No passado dia 15 de Novembro, pelas 3 da manhã, estava com a minha família na Escola de Fuzileiros, no Barreiro, para receber o meu irmão mais novo no final do exercício “Operação Mar Verde”. Esta é a última prova do curso de fuzileiros (propositadamente reminiscente da operação anfíbia de mesmo nome que se deu durante a guerra colonial), que se prolonga em intensidade física e psicológica durante mais de uma semana e que culmina numa dura marcha de cerca de 50 km.

Apesar do extremo cansaço físico de que sofriam, após suportarem violentas provações, apareceram da bruma da mata da Machada em formação e a entoar os seus característicos cânticos militares a plenos pulmões, pois engane-se quem pense que tal proeza se atinge por simples força dos músculos. Observei a determinação nos rostos magros e exaustos, a camaradagem na forma como carregavam um camarada lesionado nos últimos metros, e a capacidade de sacrifício e sofrimento por uma recompensa tão singela como um distintivo de fuzileiro. No entanto, não me parece que a trocariam por nada, porque aquilo que simboliza é maior que qualquer recompensa material, qual coroa de oliveira dos atletas olímpicos de outrora. Adicionando a isto as dezenas de familiares e amigos que preteriram de uma noite de sono a meio da semana (em alguns casos viajando longas distâncias) para estar lá de madrugada para os receber e para “cinco minutos de confraternização”.

Lembram-me as palavras daquele livro: “Pelos seus frutos os conhecereis. Colhem-se, porventura, uvas dos espinhos e figos dos abrolhos? Toda árvore boa dá bons frutos; toda árvore má dá maus frutos. Uma árvore boa não pode dar maus frutos; nem uma árvore má, bons frutos.” Há algo de bom aqui. Os “frutos” parecem bons, não só pela determinação, camaradagem e espírito de sacrifício, mas pela dedicação que inspiraram nas respectivas famílias. Importa pouco se são capazes, ou não, de intelectualizar ou articular essas virtudes (como é lugar-comum ouvir-se quando se fala da via militar), quando as incorporam e as colocam em prática.
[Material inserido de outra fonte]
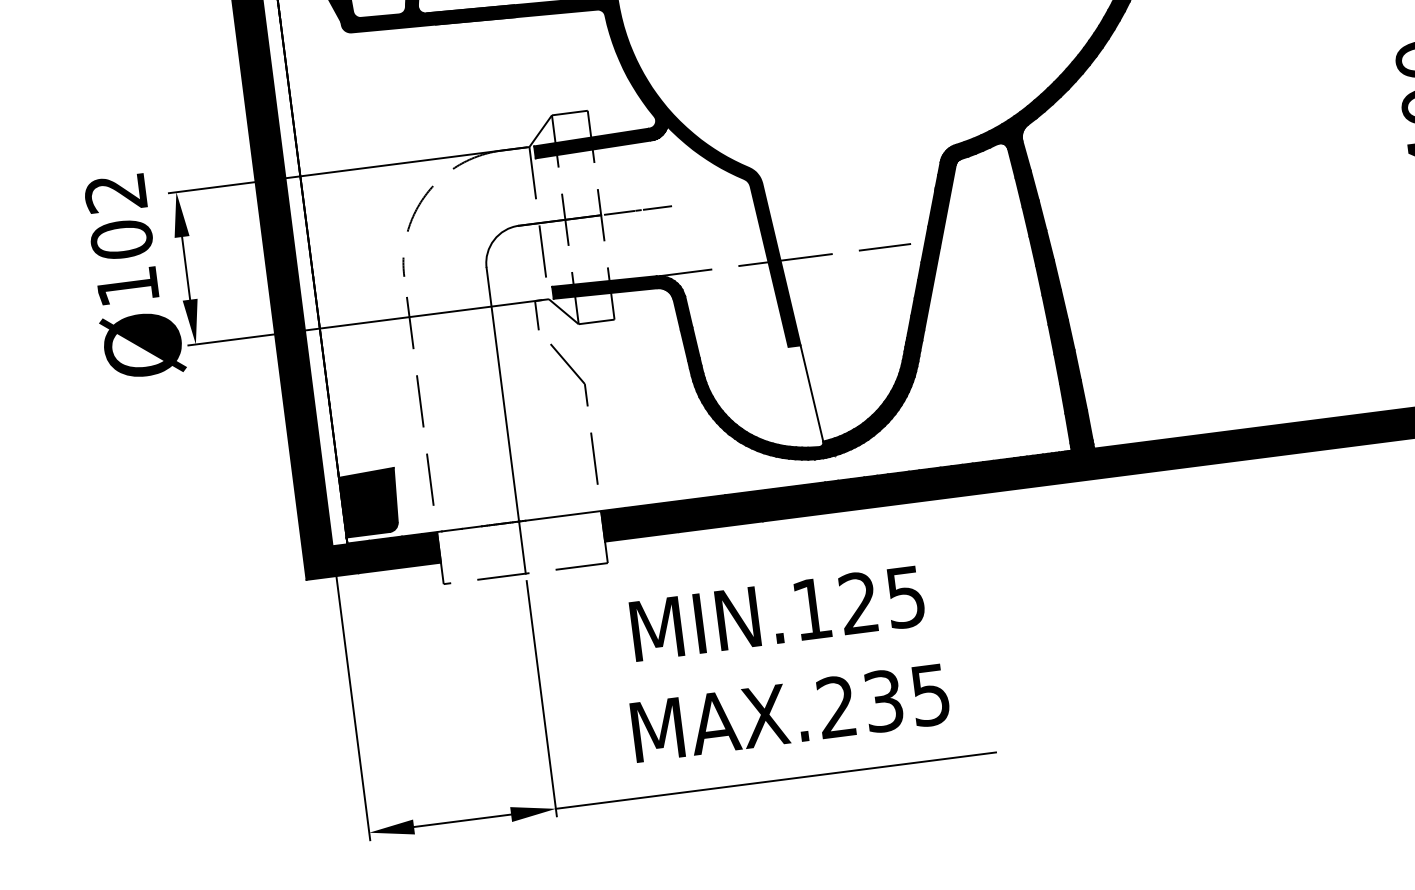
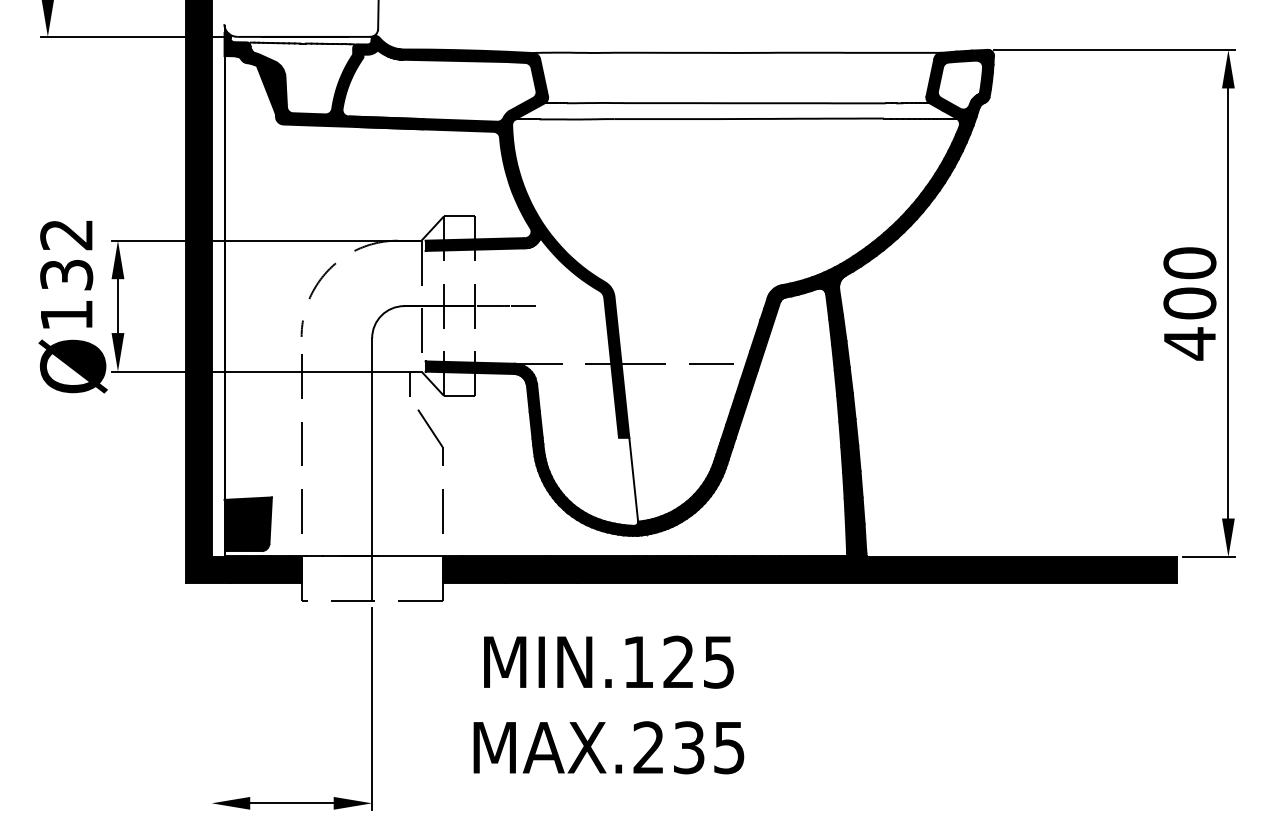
text: (121, 239) -> (66, 274), 102 -> 132
text: (783, 662) -> (608, 704), moved
line: (351, 696) -> (211, 686), removed
line: (776, 780) -> (561, 803), removed

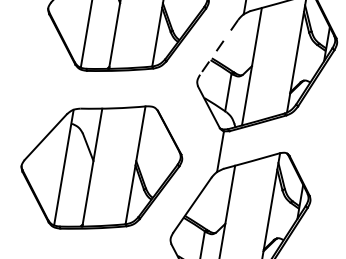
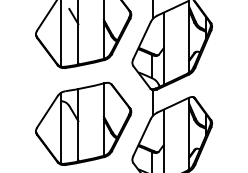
line: (218, 48) -> (141, 41), dashed -> solid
De qualquer das maneiras, a intelectualidade, por toda a sua teorização, sempre teve uma tendência para opor o Homem à virtude praticada.

O afastamento físico, e consequentemente psicológico e emocional, do Ocidente em relação à guerra, tem vindo a manchar a percepção que temos dos combatentes e da formação militar, um infeliz dano colateral que é imperativo erradicar. Para isso, podemos começar por salientar que a guerra não é necessariamente má. Não o é quando feita em defesa de um bem, ou contra um mal. Ou estaremos prontos para condenar os Aliados por terem feito guerra ao Eixo? Porventura a condenação não esteja tão relacionada com os fins ou motivações da guerra, mas sim com os seus meios e infortúnios próprios, algo que é compreensível pela forma como esta tende a empurrar a Humanidade até ao limite da sua vontade, iluminando as suas faces mais escuras. No entanto, não será esse mais um motivo de consideração positiva pela formação militar? O sabermos que foram treinados para minimizar os danos colaterais da guerra? Que tentam aliar bons meios a um bom fim? Então, talvez possamos olhar para o facto de a guerra não os corromper totalmente como um forte indicador da boa formação que têm, e não para o seu envolvimento nesse mundo como prova da sua culpa intrínseca.

Penso que é hora de reconhecer que a “árvore” que dá estes “frutos” também deve ter algo de bom; de parar de confundir a guerra com os seus intervenientes; de substituir o desprezo e a condescendência pelo respeito e a gratidão. No fundo, é tempo de julgar a árvore pelos seus frutos.